Yapılacak iş: "Please work out" geçen satırdan "0.002496, 0.167147, 0.536110]]" geçen satıra kadar, iki uç da dahil olmak üzere, satırları her satıra bir dize düşecek biçimde bir JSON listesi olarak verin; boş satırları ve görselleri almayın.

Öğelerden alıntılar:
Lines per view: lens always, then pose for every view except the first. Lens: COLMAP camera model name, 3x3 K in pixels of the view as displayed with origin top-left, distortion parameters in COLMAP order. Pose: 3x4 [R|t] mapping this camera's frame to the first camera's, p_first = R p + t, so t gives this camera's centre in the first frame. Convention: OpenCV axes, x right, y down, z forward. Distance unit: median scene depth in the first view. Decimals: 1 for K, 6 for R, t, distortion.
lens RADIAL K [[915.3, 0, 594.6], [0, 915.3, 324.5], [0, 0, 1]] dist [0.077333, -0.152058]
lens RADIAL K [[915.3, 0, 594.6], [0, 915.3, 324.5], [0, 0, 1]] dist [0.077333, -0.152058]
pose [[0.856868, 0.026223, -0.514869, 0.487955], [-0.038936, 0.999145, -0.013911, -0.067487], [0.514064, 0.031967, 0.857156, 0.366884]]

* * *

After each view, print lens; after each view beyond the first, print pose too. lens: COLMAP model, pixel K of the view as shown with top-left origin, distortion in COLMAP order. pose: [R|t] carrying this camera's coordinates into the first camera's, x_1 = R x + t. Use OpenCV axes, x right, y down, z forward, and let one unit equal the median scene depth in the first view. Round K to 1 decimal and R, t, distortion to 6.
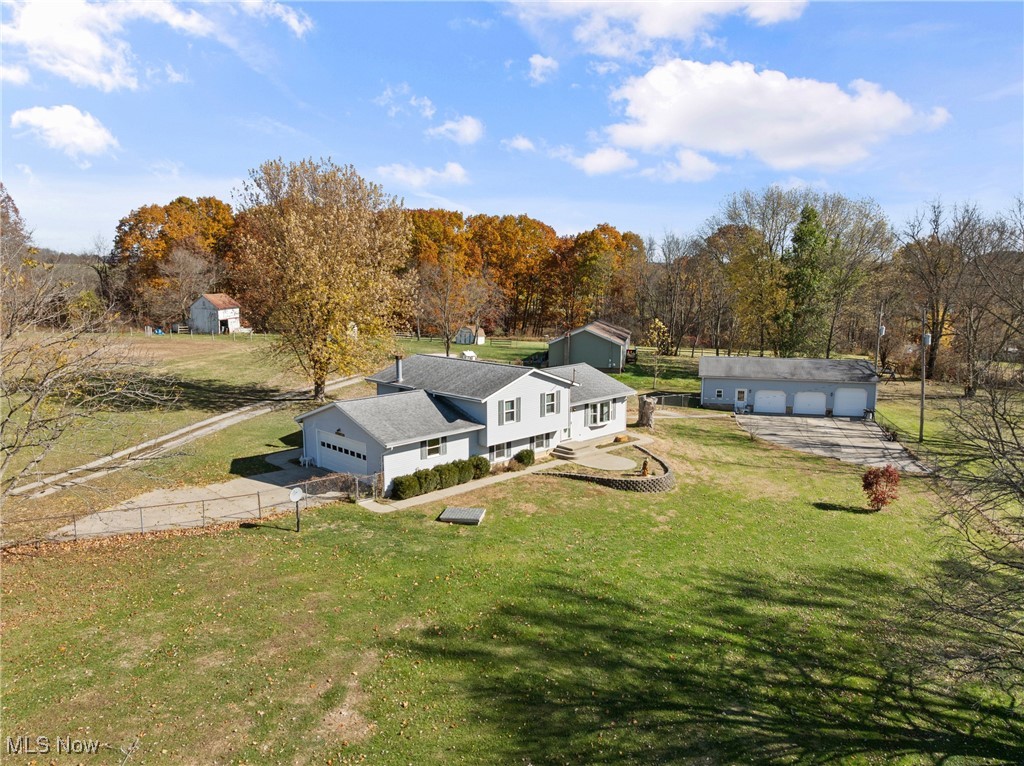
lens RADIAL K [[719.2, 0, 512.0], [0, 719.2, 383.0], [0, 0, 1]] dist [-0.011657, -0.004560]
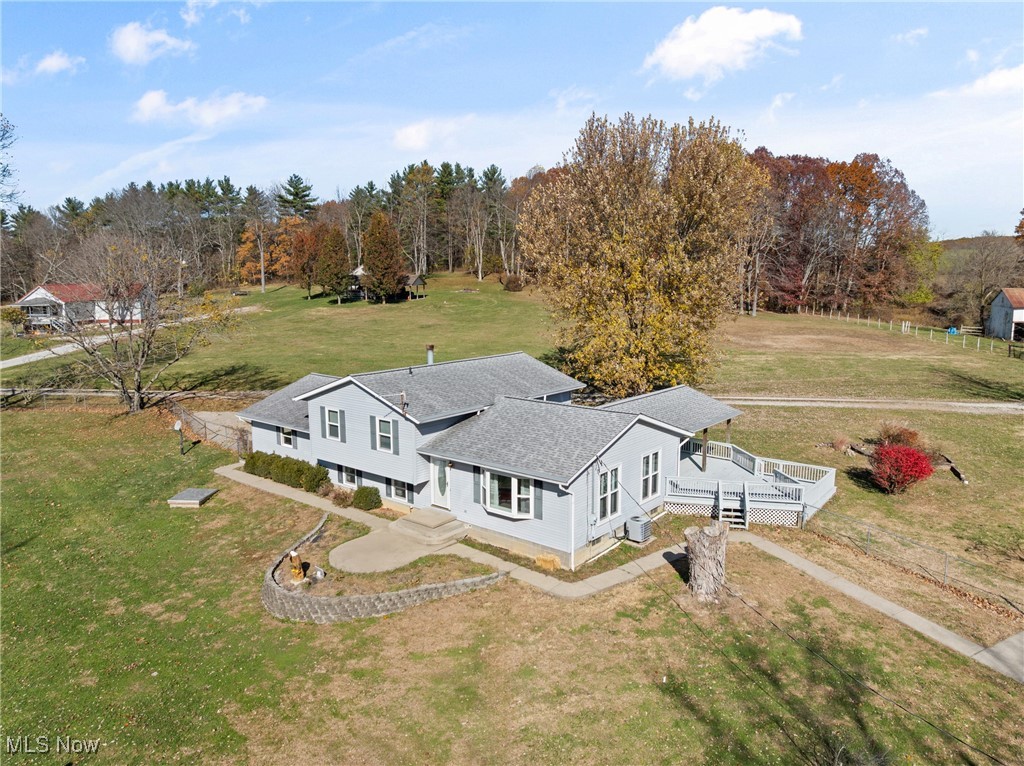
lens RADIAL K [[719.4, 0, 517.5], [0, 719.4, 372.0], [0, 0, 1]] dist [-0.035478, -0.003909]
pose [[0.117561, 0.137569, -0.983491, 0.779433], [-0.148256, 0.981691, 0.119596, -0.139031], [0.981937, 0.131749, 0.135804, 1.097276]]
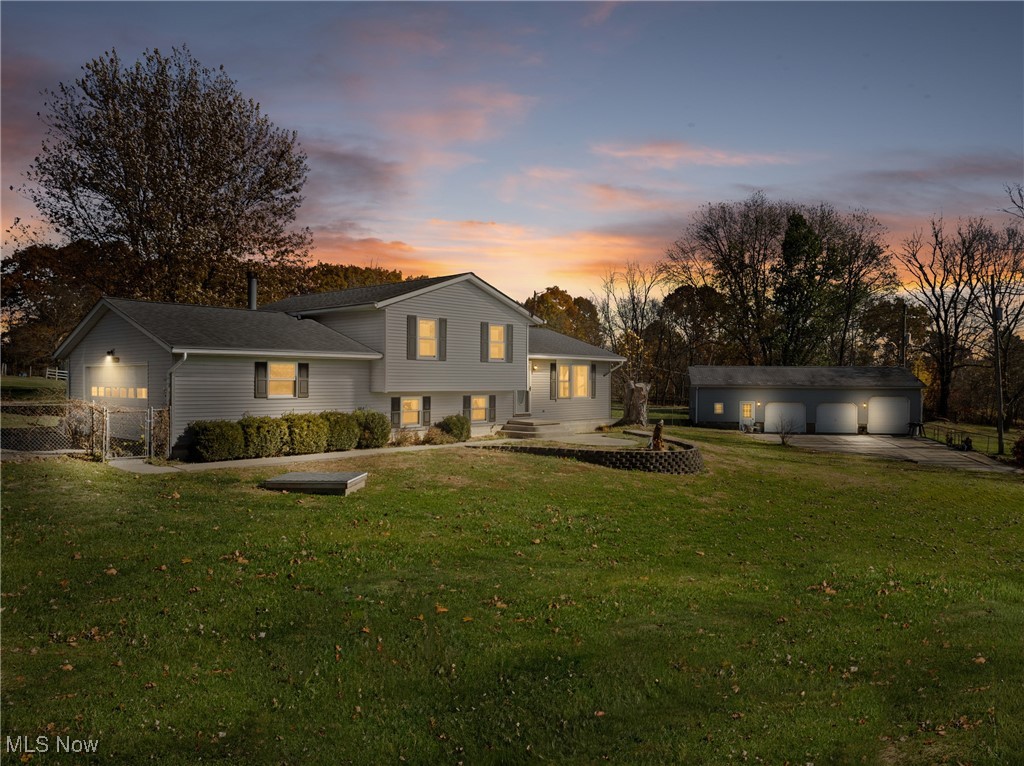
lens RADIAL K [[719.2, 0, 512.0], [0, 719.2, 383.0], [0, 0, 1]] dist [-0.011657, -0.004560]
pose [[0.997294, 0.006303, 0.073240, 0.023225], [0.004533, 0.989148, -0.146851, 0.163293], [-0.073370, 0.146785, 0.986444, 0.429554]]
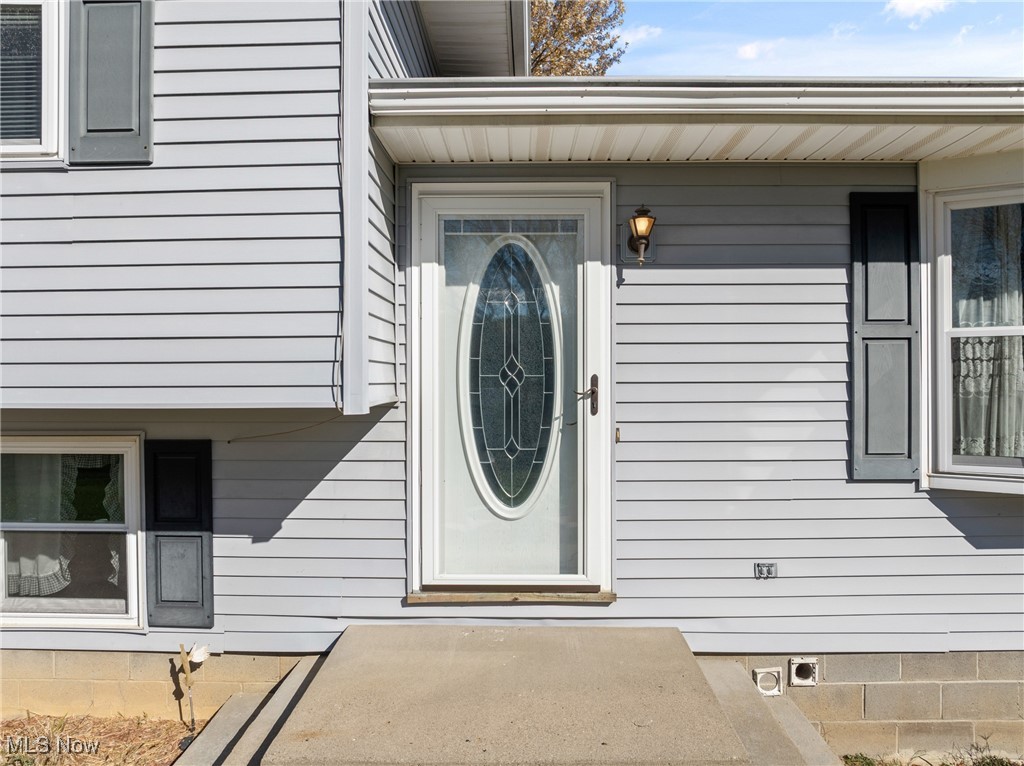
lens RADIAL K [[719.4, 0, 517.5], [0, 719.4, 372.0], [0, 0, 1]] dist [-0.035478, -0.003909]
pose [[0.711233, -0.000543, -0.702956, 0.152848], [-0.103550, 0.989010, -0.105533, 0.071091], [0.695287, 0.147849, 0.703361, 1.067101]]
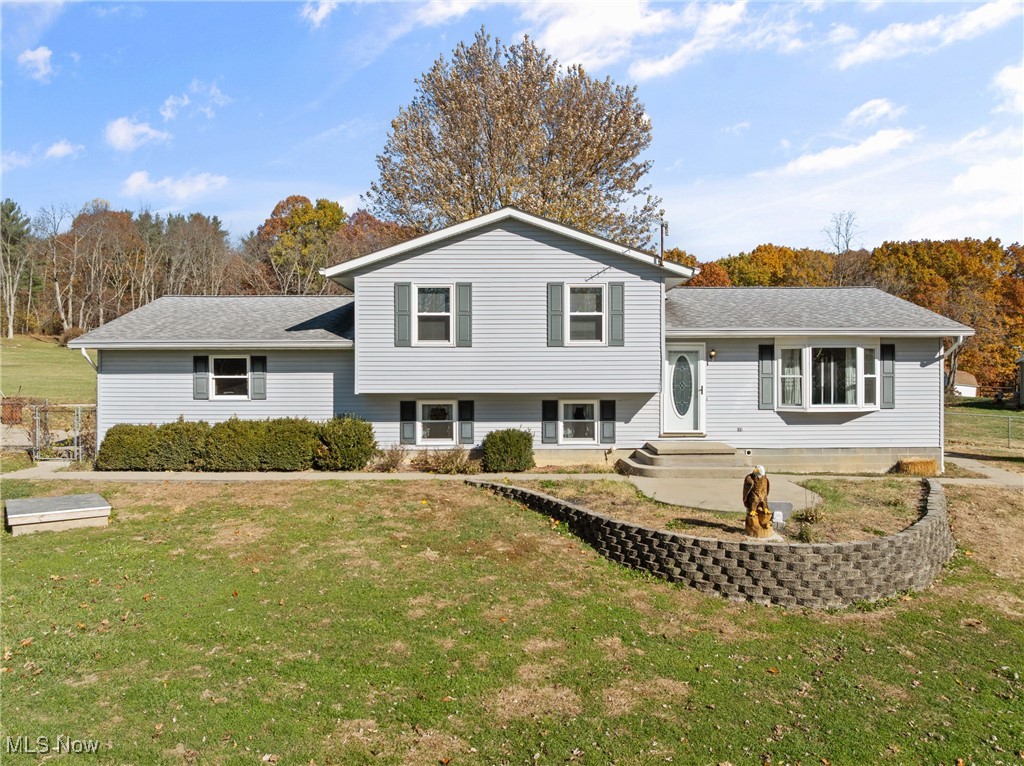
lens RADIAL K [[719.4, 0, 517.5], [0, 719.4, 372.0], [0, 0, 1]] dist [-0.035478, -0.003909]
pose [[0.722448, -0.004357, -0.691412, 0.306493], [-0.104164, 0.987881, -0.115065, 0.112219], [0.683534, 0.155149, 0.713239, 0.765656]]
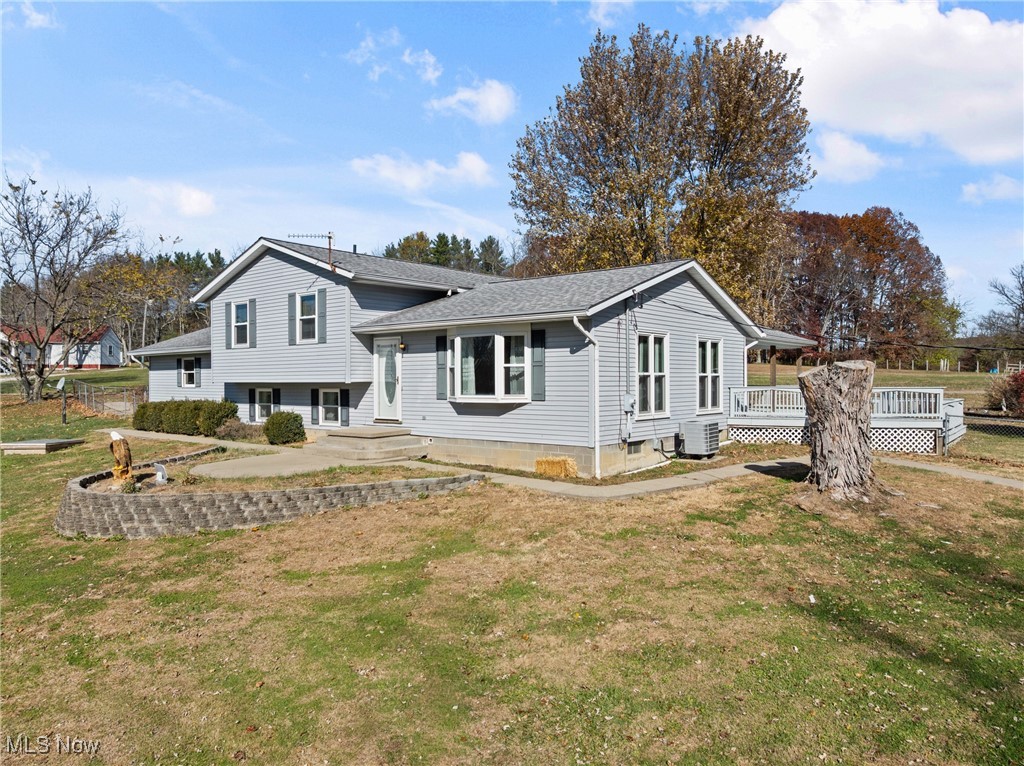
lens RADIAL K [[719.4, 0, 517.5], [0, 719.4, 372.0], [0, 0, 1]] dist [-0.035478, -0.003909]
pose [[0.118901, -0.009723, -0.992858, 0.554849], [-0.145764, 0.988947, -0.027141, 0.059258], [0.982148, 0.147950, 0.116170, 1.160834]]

---

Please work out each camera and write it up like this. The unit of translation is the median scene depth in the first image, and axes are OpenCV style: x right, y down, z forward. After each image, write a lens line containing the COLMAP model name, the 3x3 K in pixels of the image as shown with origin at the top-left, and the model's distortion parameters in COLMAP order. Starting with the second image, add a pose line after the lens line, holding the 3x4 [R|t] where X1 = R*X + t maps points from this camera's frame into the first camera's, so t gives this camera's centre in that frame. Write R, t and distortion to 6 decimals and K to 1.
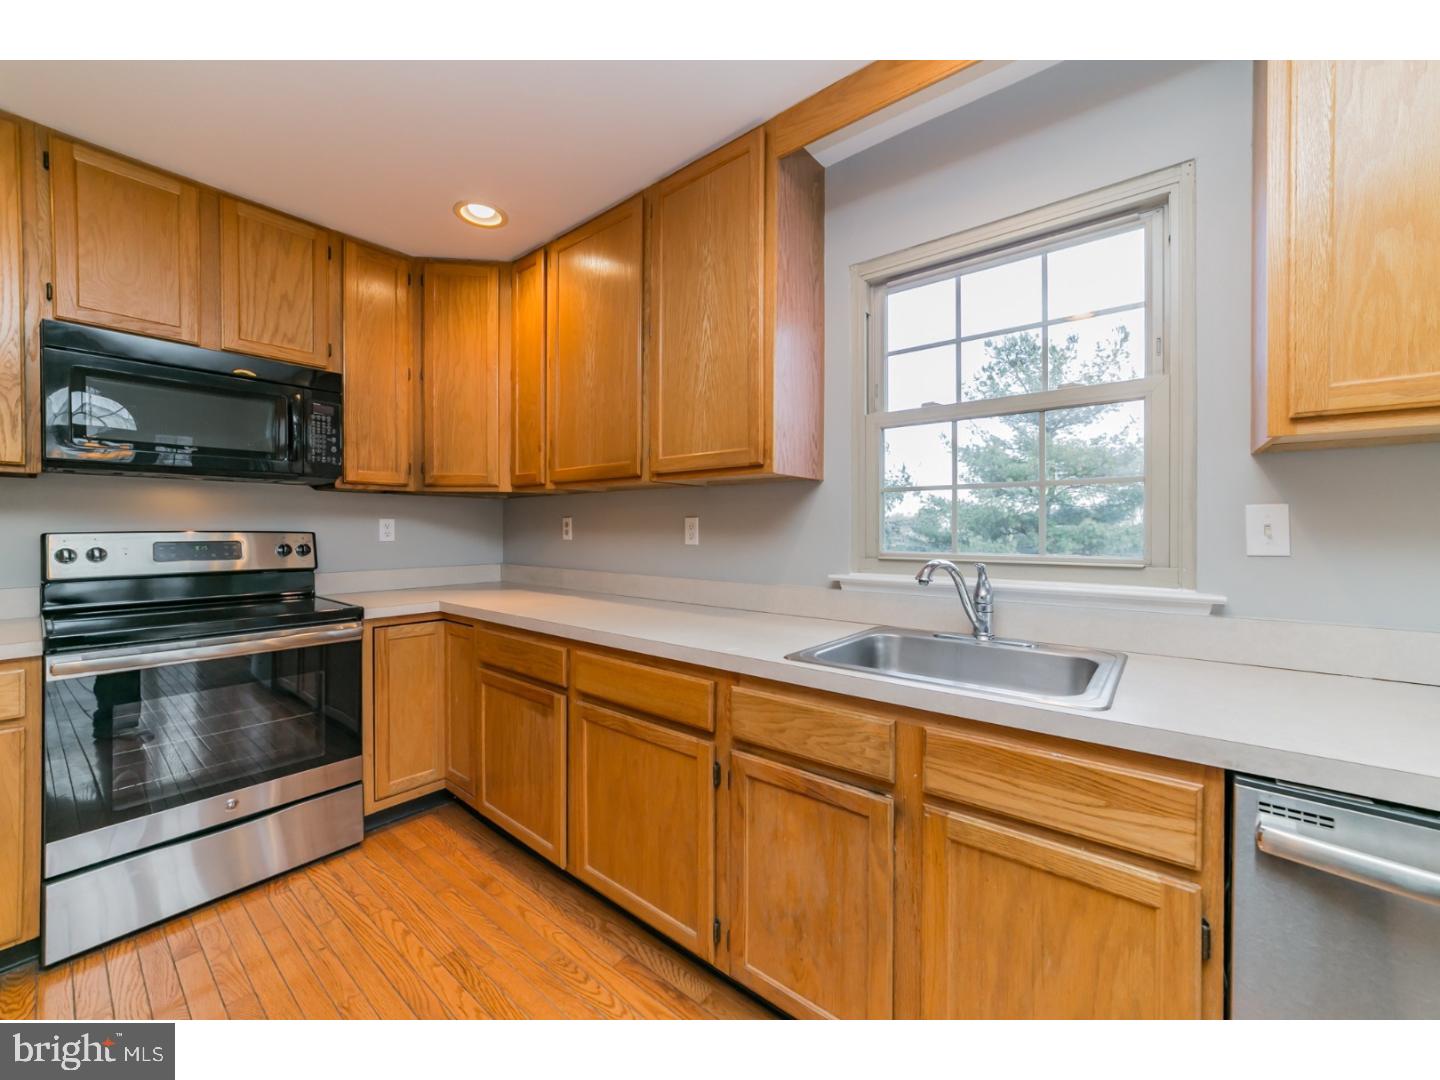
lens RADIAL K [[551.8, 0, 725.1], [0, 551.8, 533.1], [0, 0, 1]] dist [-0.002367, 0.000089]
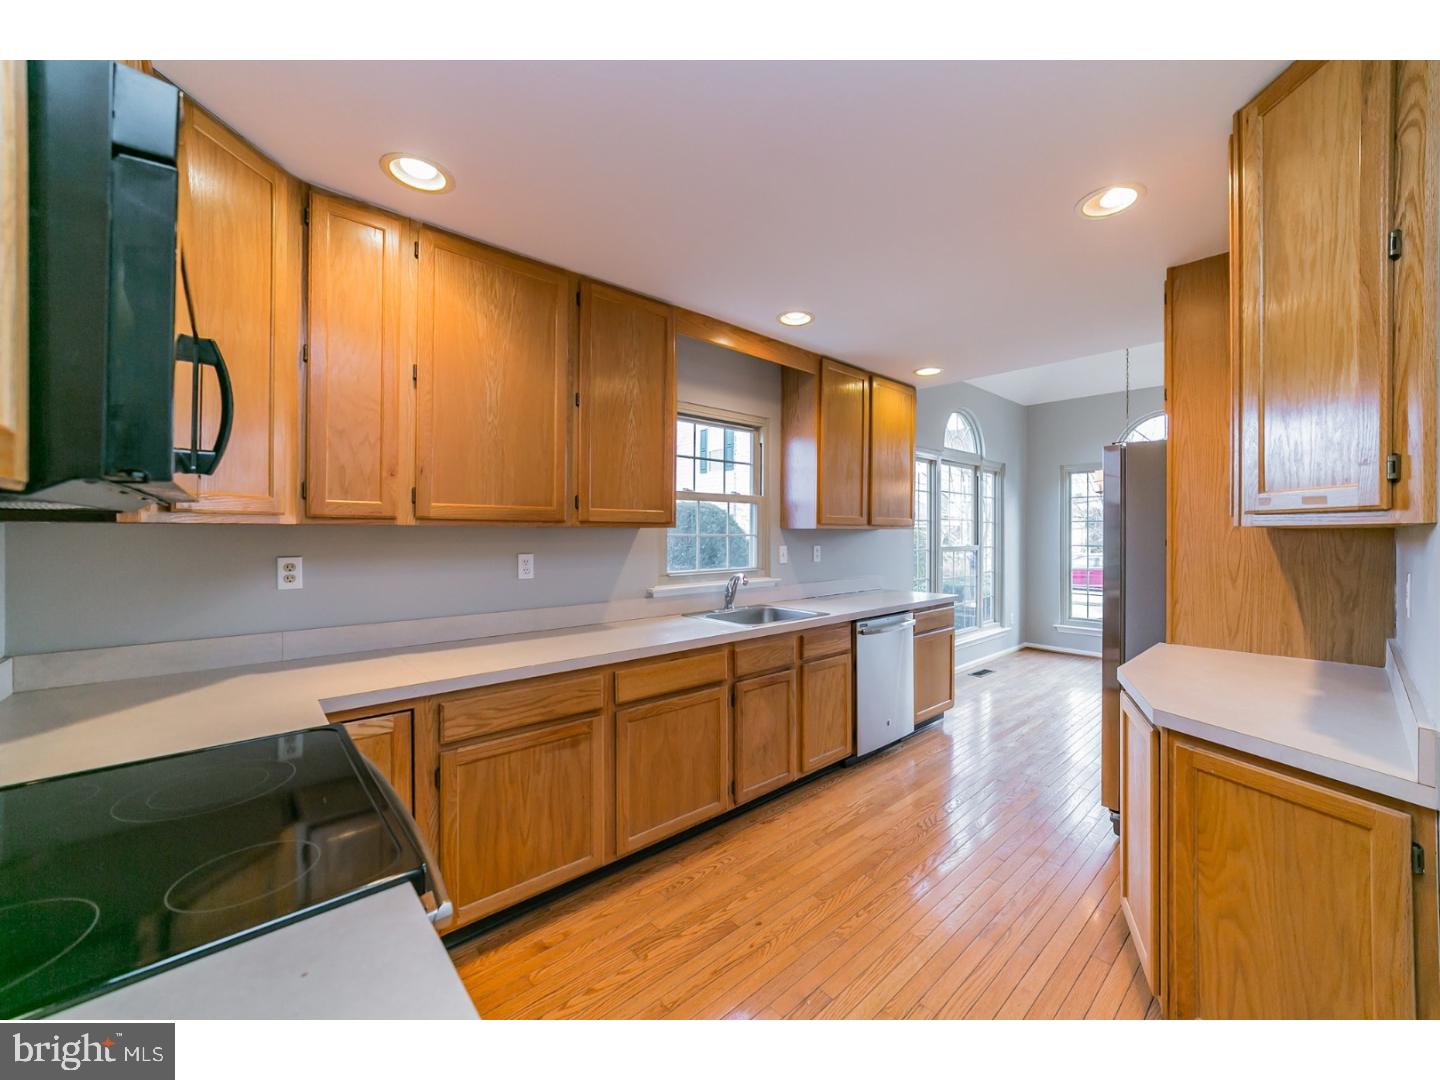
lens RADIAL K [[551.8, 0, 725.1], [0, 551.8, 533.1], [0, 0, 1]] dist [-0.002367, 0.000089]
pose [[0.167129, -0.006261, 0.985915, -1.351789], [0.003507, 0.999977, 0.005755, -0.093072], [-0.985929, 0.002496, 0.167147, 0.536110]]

Alıştırmanın çözümü:
[
  "Please work out each camera and write it up like this. The unit of translation is the median scene depth in the first image, and axes are OpenCV style: x right, y down, z forward. After each image, write a lens line containing the COLMAP model name, the 3x3 K in pixels of the image as shown with origin at the top-left, and the model's distortion parameters in COLMAP order. Starting with the second image, add a pose line after the lens line, holding the 3x4 [R|t] where X1 = R*X + t maps points from this camera's frame into the first camera's, so t gives this camera's centre in that frame. Write R, t and distortion to 6 decimals and K to 1.",
  "lens RADIAL K [[551.8, 0, 725.1], [0, 551.8, 533.1], [0, 0, 1]] dist [-0.002367, 0.000089]",
  "lens RADIAL K [[551.8, 0, 725.1], [0, 551.8, 533.1], [0, 0, 1]] dist [-0.002367, 0.000089]",
  "pose [[0.167129, -0.006261, 0.985915, -1.351789], [0.003507, 0.999977, 0.005755, -0.093072], [-0.985929, 0.002496, 0.167147, 0.536110]]"
]